Unsung: A History of Women in American Music
- First edition
- Author: Christine Ammer
- Language: English
- Series: Contributions in Women's Studies no. 14
- Subject: Women in music
- Publisher: Greenwood Press, Amadeus Press
- Publication date: 1980, 2001
- Publication place: United States
- Media type: Print
- Pages: 317, 382
- ISBN: 9780313229091
- OCLC: 5289380

= Unsung: A History of Women in American Music =

1980 non-fiction book by Christine Ammer

Unsung: A History of Women in American Music is a non-fiction book written by Christine Ammer about the subject of women in music and was first published in 1980 with a second edition published in 2001. The book covers approximately 200 years of American women's involvement in music. Unsung has become a "standard text" for the subject of American women in music.
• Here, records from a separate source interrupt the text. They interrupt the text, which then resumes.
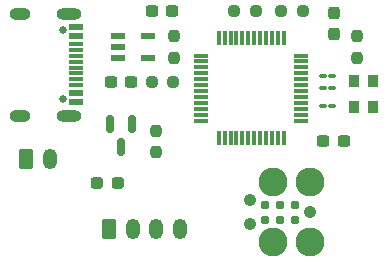
<source format=gbr>
%TF.GenerationSoftware,KiCad,Pcbnew,(6.0.7)*%
%TF.CreationDate,2022-09-26T20:50:42-04:00*%
%TF.ProjectId,STM32G4_USB_PD,53544d33-3247-4345-9f55-53425f50442e,rev?*%
%TF.SameCoordinates,Original*%
%TF.FileFunction,Soldermask,Top*%
%TF.FilePolarity,Negative*%
%FSLAX46Y46*%
G04 Gerber Fmt 4.6, Leading zero omitted, Abs format (unit mm)*
G04 Created by KiCad (PCBNEW (6.0.7)) date 2022-09-26 20:50:42*
%MOMM*%
%LPD*%
G01*
G04 APERTURE LIST*
G04 Aperture macros list*
%AMRoundRect*
0 Rectangle with rounded corners*
0 $1 Rounding radius*
0 $2 $3 $4 $5 $6 $7 $8 $9 X,Y pos of 4 corners*
0 Add a 4 corners polygon primitive as box body*
4,1,4,$2,$3,$4,$5,$6,$7,$8,$9,$2,$3,0*
0 Add four circle primitives for the rounded corners*
1,1,$1+$1,$2,$3*
1,1,$1+$1,$4,$5*
1,1,$1+$1,$6,$7*
1,1,$1+$1,$8,$9*
0 Add four rect primitives between the rounded corners*
20,1,$1+$1,$2,$3,$4,$5,0*
20,1,$1+$1,$4,$5,$6,$7,0*
20,1,$1+$1,$6,$7,$8,$9,0*
20,1,$1+$1,$8,$9,$2,$3,0*%
G04 Aperture macros list end*
%ADD10C,2.451000*%
%ADD11C,1.067000*%
%ADD12C,0.787000*%
%ADD13RoundRect,0.237500X-0.237500X0.250000X-0.237500X-0.250000X0.237500X-0.250000X0.237500X0.250000X0*%
%ADD14RoundRect,0.100000X-0.217500X-0.100000X0.217500X-0.100000X0.217500X0.100000X-0.217500X0.100000X0*%
%ADD15RoundRect,0.237500X-0.250000X-0.237500X0.250000X-0.237500X0.250000X0.237500X-0.250000X0.237500X0*%
%ADD16R,0.889000X1.016000*%
%ADD17C,0.609600*%
%ADD18O,1.803400X0.990600*%
%ADD19O,2.108200X0.990600*%
%ADD20C,0.660400*%
%ADD21R,1.143000X0.584200*%
%ADD22R,1.143000X0.304800*%
%ADD23RoundRect,0.237500X-0.287500X-0.237500X0.287500X-0.237500X0.287500X0.237500X-0.287500X0.237500X0*%
%ADD24R,1.200000X0.600000*%
%ADD25RoundRect,0.237500X-0.300000X-0.237500X0.300000X-0.237500X0.300000X0.237500X-0.300000X0.237500X0*%
%ADD26RoundRect,0.237500X0.237500X-0.287500X0.237500X0.287500X-0.237500X0.287500X-0.237500X-0.287500X0*%
%ADD27RoundRect,0.250000X-0.350000X-0.625000X0.350000X-0.625000X0.350000X0.625000X-0.350000X0.625000X0*%
%ADD28O,1.200000X1.750000*%
%ADD29R,0.304800X1.193800*%
%ADD30R,1.193800X0.304800*%
%ADD31RoundRect,0.237500X0.250000X0.237500X-0.250000X0.237500X-0.250000X-0.237500X0.250000X-0.237500X0*%
%ADD32RoundRect,0.237500X0.300000X0.237500X-0.300000X0.237500X-0.300000X-0.237500X0.300000X-0.237500X0*%
%ADD33RoundRect,0.150000X-0.150000X0.587500X-0.150000X-0.587500X0.150000X-0.587500X0.150000X0.587500X0*%
G04 APERTURE END LIST*
D10*
%TO.C,J2*%
X110365000Y-89040000D03*
X113540000Y-89040000D03*
X113540000Y-83960000D03*
D11*
X108460000Y-85484000D03*
X108460000Y-87516000D03*
X113540000Y-86500000D03*
D10*
X110365000Y-83960000D03*
D12*
X112270000Y-85865000D03*
X112270000Y-87135000D03*
X111000000Y-85865000D03*
X111000000Y-87135000D03*
X109730000Y-85865000D03*
X109730000Y-87135000D03*
%TD*%
D13*
%TO.C,R3*%
X102000000Y-71587500D03*
X102000000Y-73412500D03*
%TD*%
D14*
%TO.C,C6*%
X114592500Y-75000000D03*
X115407500Y-75000000D03*
%TD*%
D15*
%TO.C,R1*%
X107087500Y-69500000D03*
X108912500Y-69500000D03*
%TD*%
D14*
%TO.C,C3*%
X114592500Y-76000000D03*
X115407500Y-76000000D03*
%TD*%
D16*
%TO.C,XTAL1*%
X118800100Y-77604900D03*
X118800100Y-75395100D03*
X117199900Y-75395100D03*
X117199900Y-77604900D03*
%TD*%
D17*
%TO.C,J1*%
X89333900Y-69680000D03*
X93666300Y-78320000D03*
X92574100Y-78320000D03*
X88546500Y-78320000D03*
X88546500Y-69680000D03*
X89333900Y-78320000D03*
X93666300Y-69679998D03*
X92574100Y-69679998D03*
D18*
X88940200Y-69679998D03*
X88940200Y-78320002D03*
D19*
X93120200Y-69679998D03*
X93120200Y-78320002D03*
D20*
X92620201Y-71110001D03*
X92620201Y-76889999D03*
D21*
X93695200Y-70800000D03*
X93695200Y-71599999D03*
D22*
X93695200Y-72750000D03*
X93695200Y-73750000D03*
X93695200Y-74250000D03*
X93695200Y-75250000D03*
D21*
X93695200Y-77200000D03*
X93695200Y-76400001D03*
D22*
X93695200Y-75749999D03*
X93695200Y-74750001D03*
X93695200Y-73249999D03*
X93695200Y-72250001D03*
%TD*%
D23*
%TO.C,D1*%
X95500000Y-84000000D03*
X97250000Y-84000000D03*
%TD*%
D24*
%TO.C,U2*%
X97250000Y-71550000D03*
X97250000Y-72500000D03*
X97250000Y-73450000D03*
X99750000Y-73450000D03*
X99750000Y-71550000D03*
%TD*%
D25*
%TO.C,C4*%
X96637500Y-75500000D03*
X98362500Y-75500000D03*
%TD*%
D26*
%TO.C,D2*%
X115500000Y-71375000D03*
X115500000Y-69625000D03*
%TD*%
D14*
%TO.C,C2*%
X114592500Y-77500000D03*
X115407500Y-77500000D03*
%TD*%
D15*
%TO.C,R2*%
X111087500Y-69500000D03*
X112912500Y-69500000D03*
%TD*%
D27*
%TO.C,J4*%
X89500000Y-81950000D03*
D28*
X91500000Y-81950000D03*
%TD*%
D29*
%TO.C,U1*%
X111273800Y-80234199D03*
X110773801Y-80234199D03*
X110273799Y-80234199D03*
X109773800Y-80234199D03*
X109273801Y-80234199D03*
X108773800Y-80234199D03*
X108273800Y-80234199D03*
X107773799Y-80234199D03*
X107273800Y-80234199D03*
X106773801Y-80234199D03*
X106273799Y-80234199D03*
X105773800Y-80234199D03*
D30*
X104273801Y-78734200D03*
X104273801Y-78234201D03*
X104273801Y-77734199D03*
X104273801Y-77234200D03*
X104273801Y-76734201D03*
X104273801Y-76234200D03*
X104273801Y-75734200D03*
X104273801Y-75234199D03*
X104273801Y-74734200D03*
X104273801Y-74234201D03*
X104273801Y-73734199D03*
X104273801Y-73234200D03*
D29*
X105773800Y-71734201D03*
X106273799Y-71734201D03*
X106773801Y-71734201D03*
X107273800Y-71734201D03*
X107773799Y-71734201D03*
X108273800Y-71734201D03*
X108773800Y-71734201D03*
X109273801Y-71734201D03*
X109773800Y-71734201D03*
X110273799Y-71734201D03*
X110773801Y-71734201D03*
X111273800Y-71734201D03*
D30*
X112773799Y-73234200D03*
X112773799Y-73734199D03*
X112773799Y-74234201D03*
X112773799Y-74734200D03*
X112773799Y-75234199D03*
X112773799Y-75734200D03*
X112773799Y-76234200D03*
X112773799Y-76734201D03*
X112773799Y-77234200D03*
X112773799Y-77734199D03*
X112773799Y-78234201D03*
X112773799Y-78734200D03*
%TD*%
D31*
%TO.C,R4*%
X101912500Y-75500000D03*
X100087500Y-75500000D03*
%TD*%
D25*
%TO.C,C1*%
X114637500Y-80500000D03*
X116362500Y-80500000D03*
%TD*%
D32*
%TO.C,C5*%
X101862500Y-69500000D03*
X100137500Y-69500000D03*
%TD*%
D13*
%TO.C,R5*%
X100500000Y-79587500D03*
X100500000Y-81412500D03*
%TD*%
D33*
%TO.C,Q1*%
X98450000Y-79062500D03*
X96550000Y-79062500D03*
X97500000Y-80937500D03*
%TD*%
D27*
%TO.C,J3*%
X96500000Y-87950000D03*
D28*
X98500000Y-87950000D03*
X100500000Y-87950000D03*
X102500000Y-87950000D03*
%TD*%
D13*
%TO.C,R6*%
X117500000Y-71587500D03*
X117500000Y-73412500D03*
%TD*%
M02*

</source>
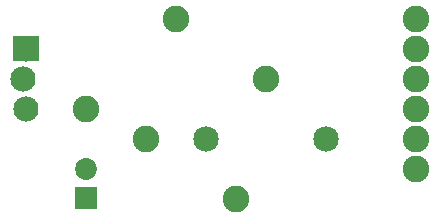
<source format=gbs>
G04 MADE WITH FRITZING*
G04 WWW.FRITZING.ORG*
G04 DOUBLE SIDED*
G04 HOLES PLATED*
G04 CONTOUR ON CENTER OF CONTOUR VECTOR*
%ASAXBY*%
%FSLAX23Y23*%
%MOIN*%
%OFA0B0*%
%SFA1.0B1.0*%
%ADD10C,0.088740*%
%ADD11C,0.084000*%
%ADD12C,0.072992*%
%ADD13C,0.085000*%
%ADD14C,0.089134*%
%ADD15R,0.072992X0.072992*%
%ADD16R,0.001000X0.001000*%
%LNMASK0*%
G90*
G70*
G54D10*
X931Y107D03*
X431Y407D03*
X731Y707D03*
X631Y307D03*
X1031Y507D03*
G54D11*
X231Y607D03*
X221Y507D03*
X231Y407D03*
G54D12*
X431Y109D03*
X431Y207D03*
G54D13*
X1231Y307D03*
X831Y307D03*
G54D14*
X1531Y707D03*
X1531Y607D03*
X1531Y507D03*
X1531Y407D03*
X1531Y307D03*
X1531Y207D03*
G54D15*
X431Y109D03*
G54D16*
X189Y649D02*
X272Y649D01*
X189Y648D02*
X272Y648D01*
X189Y647D02*
X272Y647D01*
X189Y646D02*
X272Y646D01*
X189Y645D02*
X272Y645D01*
X189Y644D02*
X272Y644D01*
X189Y643D02*
X272Y643D01*
X189Y642D02*
X272Y642D01*
X189Y641D02*
X272Y641D01*
X189Y640D02*
X272Y640D01*
X189Y639D02*
X272Y639D01*
X189Y638D02*
X272Y638D01*
X189Y637D02*
X272Y637D01*
X189Y636D02*
X272Y636D01*
X189Y635D02*
X272Y635D01*
X189Y634D02*
X272Y634D01*
X189Y633D02*
X272Y633D01*
X189Y632D02*
X272Y632D01*
X189Y631D02*
X272Y631D01*
X189Y630D02*
X272Y630D01*
X189Y629D02*
X272Y629D01*
X189Y628D02*
X272Y628D01*
X189Y627D02*
X272Y627D01*
X189Y626D02*
X272Y626D01*
X189Y625D02*
X272Y625D01*
X189Y624D02*
X272Y624D01*
X189Y623D02*
X272Y623D01*
X189Y622D02*
X225Y622D01*
X236Y622D02*
X272Y622D01*
X189Y621D02*
X223Y621D01*
X238Y621D02*
X272Y621D01*
X189Y620D02*
X221Y620D01*
X239Y620D02*
X272Y620D01*
X189Y619D02*
X220Y619D01*
X241Y619D02*
X272Y619D01*
X189Y618D02*
X219Y618D01*
X242Y618D02*
X272Y618D01*
X189Y617D02*
X218Y617D01*
X243Y617D02*
X272Y617D01*
X189Y616D02*
X217Y616D01*
X243Y616D02*
X272Y616D01*
X189Y615D02*
X217Y615D01*
X244Y615D02*
X272Y615D01*
X189Y614D02*
X216Y614D01*
X245Y614D02*
X272Y614D01*
X189Y613D02*
X216Y613D01*
X245Y613D02*
X272Y613D01*
X189Y612D02*
X215Y612D01*
X245Y612D02*
X272Y612D01*
X189Y611D02*
X215Y611D01*
X245Y611D02*
X272Y611D01*
X189Y610D02*
X215Y610D01*
X246Y610D02*
X272Y610D01*
X189Y609D02*
X215Y609D01*
X246Y609D02*
X272Y609D01*
X189Y608D02*
X215Y608D01*
X246Y608D02*
X272Y608D01*
X189Y607D02*
X215Y607D01*
X246Y607D02*
X272Y607D01*
X189Y606D02*
X215Y606D01*
X246Y606D02*
X272Y606D01*
X189Y605D02*
X215Y605D01*
X246Y605D02*
X272Y605D01*
X189Y604D02*
X215Y604D01*
X245Y604D02*
X272Y604D01*
X189Y603D02*
X216Y603D01*
X245Y603D02*
X272Y603D01*
X189Y602D02*
X216Y602D01*
X245Y602D02*
X272Y602D01*
X189Y601D02*
X216Y601D01*
X244Y601D02*
X272Y601D01*
X189Y600D02*
X217Y600D01*
X244Y600D02*
X272Y600D01*
X189Y599D02*
X218Y599D01*
X243Y599D02*
X272Y599D01*
X189Y598D02*
X219Y598D01*
X242Y598D02*
X272Y598D01*
X189Y597D02*
X219Y597D01*
X241Y597D02*
X272Y597D01*
X189Y596D02*
X221Y596D01*
X240Y596D02*
X272Y596D01*
X189Y595D02*
X222Y595D01*
X239Y595D02*
X272Y595D01*
X189Y594D02*
X224Y594D01*
X237Y594D02*
X272Y594D01*
X189Y593D02*
X227Y593D01*
X234Y593D02*
X272Y593D01*
X189Y592D02*
X272Y592D01*
X189Y591D02*
X272Y591D01*
X189Y590D02*
X272Y590D01*
X189Y589D02*
X272Y589D01*
X189Y588D02*
X272Y588D01*
X189Y587D02*
X272Y587D01*
X189Y586D02*
X272Y586D01*
X189Y585D02*
X272Y585D01*
X189Y584D02*
X272Y584D01*
X189Y583D02*
X272Y583D01*
X189Y582D02*
X272Y582D01*
X189Y581D02*
X272Y581D01*
X189Y580D02*
X272Y580D01*
X189Y579D02*
X272Y579D01*
X189Y578D02*
X272Y578D01*
X189Y577D02*
X272Y577D01*
X189Y576D02*
X272Y576D01*
X189Y575D02*
X272Y575D01*
X189Y574D02*
X272Y574D01*
X189Y573D02*
X272Y573D01*
X189Y572D02*
X272Y572D01*
X189Y571D02*
X272Y571D01*
X189Y570D02*
X272Y570D01*
X189Y569D02*
X272Y569D01*
X189Y568D02*
X272Y568D01*
X189Y567D02*
X272Y567D01*
X189Y566D02*
X272Y566D01*
D02*
G04 End of Mask0*
M02*
</source>
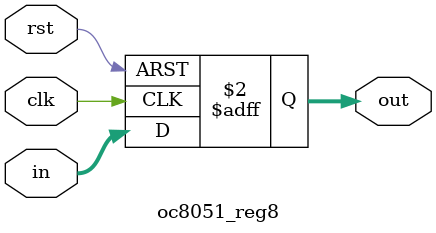
<source format=v>

`include "oc8051_timescale.v"
// synopsys translate_on

module oc8051_reg8 (clk, rst, in, out);
input [7:0] in; input clk, rst;
output [7:0] out;
reg [7:0] out;

always @(posedge clk or posedge rst)
  if (rst) out <= 1'b0;
  else
    out <= #1 in;

endmodule
</source>
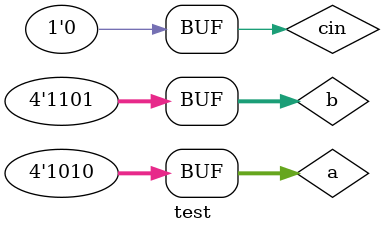
<source format=v>
`timescale 1ns / 1ps


module test;

	// Inputs
	reg [3:0] a;
	reg [3:0] b;
	reg cin;

	// Outputs
	wire [3:0] f;
	wire cout;

	// Instantiate the Unit Under Test (UUT)
	More_Add uut (
		.a(a), 
		.b(b), 
		.f(f), 
		.cin(cin), 
		.cout(cout)
	);

	initial begin
		// Initialize Inputs
		a = 0;
		b = 0;
		cin = 0;

		// Wait 100 ns for global reset to finish
		#100;
        
		// Add stimulus here
		a=0111; b=0111; cin=1;
		#100;
		a=0111; b=0111; cin=0;
		#100;
		a=0100; b=1101; cin=1;
		#100;
		a=0100; b=1101; cin=0;
		#100;
		a=0100; b=1001; cin=1;
		#100;
		a=0100; b=1001; cin=0;
		#100;
		a=0010; b=1101; cin=1;
		#100;
		a=0010; b=1101; cin=0;
		#100;
	end
      
endmodule


</source>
Unsung covers many aspects of women in music with the exception of singers, due to the author's assertion that they do not experience the same level of gender discrimination as other endeavors women pursue in music, such as conducting or composing. Unsung discusses this sexism that many women face during their musical careers, especially in the world of classical music and academia.

== First edition ==
Ammer wrote the first edition of Unsung because there was a lack of material about women in music at the time. When Unsung was first published in 1980 it was considered "a pioneering volume at a time when women in music was a fledgling area located at the margins of musicology," according to Music & Letters. Not only did the first edition of Unsung bring attention to women's roles in music, but also helped music from the United States gain "scholarly legitimacy." Library Journal praised the first addition for its accessible prose and for the information about living composers "available nowhere else."

== Second edition ==
The second edition contains much of the same work as the original, with the additions of women's contributions to jazz and popular music. Other changes include the additions of women involved in electronic music, music for film, performance art, and "international fusion."

== Criticism ==
Library Journal felt that the title was somewhat negative, saying that "many of these fine musicians have been widely acclaimed."